In 2022-2023 was er gedoe bij Weener XL. 

‘Het Brabants Dagblad heeft toen inderdaad iets over ons gepubliceerd. Ik heb niks bijzonders of afwijkends gezien binnen dit bedrijf, het valt me vooral op hoe betrokken iedereen is bij het welzijn van onze medewerkers. Ik vind Weener XL een heel mooi en gezond bedrijf. En ja, het is ook een specifiek bedrijf. Maar ik heb hiervóór negen jaar een soortgelijk bedrijf geleid. En natuurlijk, je hebt als organisatie altijd iets te doen. Maar dat geldt voor elke organisatie. Je bent nooit klaar. Ook wij niet. 

‘Vergeet bovendien niet dat de bijstand sterk is veranderd: mensen in de bijstand vormen een andere groep dan tien jaar geleden. Dus de complexiteit om daar individueel elke keer het passende voor te doen, is fors. En dat betekent ook voor Weener XL – met de mooie doelstelling om heel veel mensen zelf in dienst te nemen en/of in onze eigen stad werk te bieden – dat we een grote groep werknemers hebben die we goed moeten begeleiden. We werken ook vaak in groepen en die dynamiek is complex. Dat we daar goed op ingericht moeten zijn, is wel een van de verbeterlijnen die uit deze situatie is voortgekomen. Het is een vervelende wake-up call, en het is ook een wake-up call voor de politiek. Want dit zijn bedrijven waar de problematiek complex is.’ 

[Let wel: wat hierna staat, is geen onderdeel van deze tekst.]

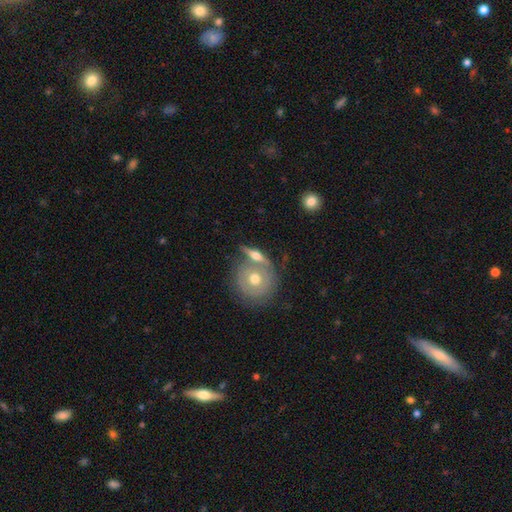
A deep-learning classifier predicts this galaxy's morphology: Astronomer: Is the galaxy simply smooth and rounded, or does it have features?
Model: featured or disk — 61%.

U hebt in elk geval geen ‘onveilig werkklimaat’ aangetroffen? Want die term gebruikte de Bossche tv-zender DTV op 7 oktober 2022. 

‘Nee, ik heb geen situaties meegemaakt die me hebben verbaasd. Voor mij waren het allemaal heel herkenbare dingen. Ja, we hebben soms klachten. Ja, we hebben soms een situatie dat er iets gebeurt door complexe gedragingen van mensen bij elkaar. Maar nee, ik heb geen situaties gezien waarvan ik dacht: “Nou nou, wat is hier aan de hand? Dit doen we niet goed met de mensen.” Nee, mensen zitten er echt allemaal met de juiste intentie.’ 

En hoe veilig ervaren die mensen zelf het werkklimaat?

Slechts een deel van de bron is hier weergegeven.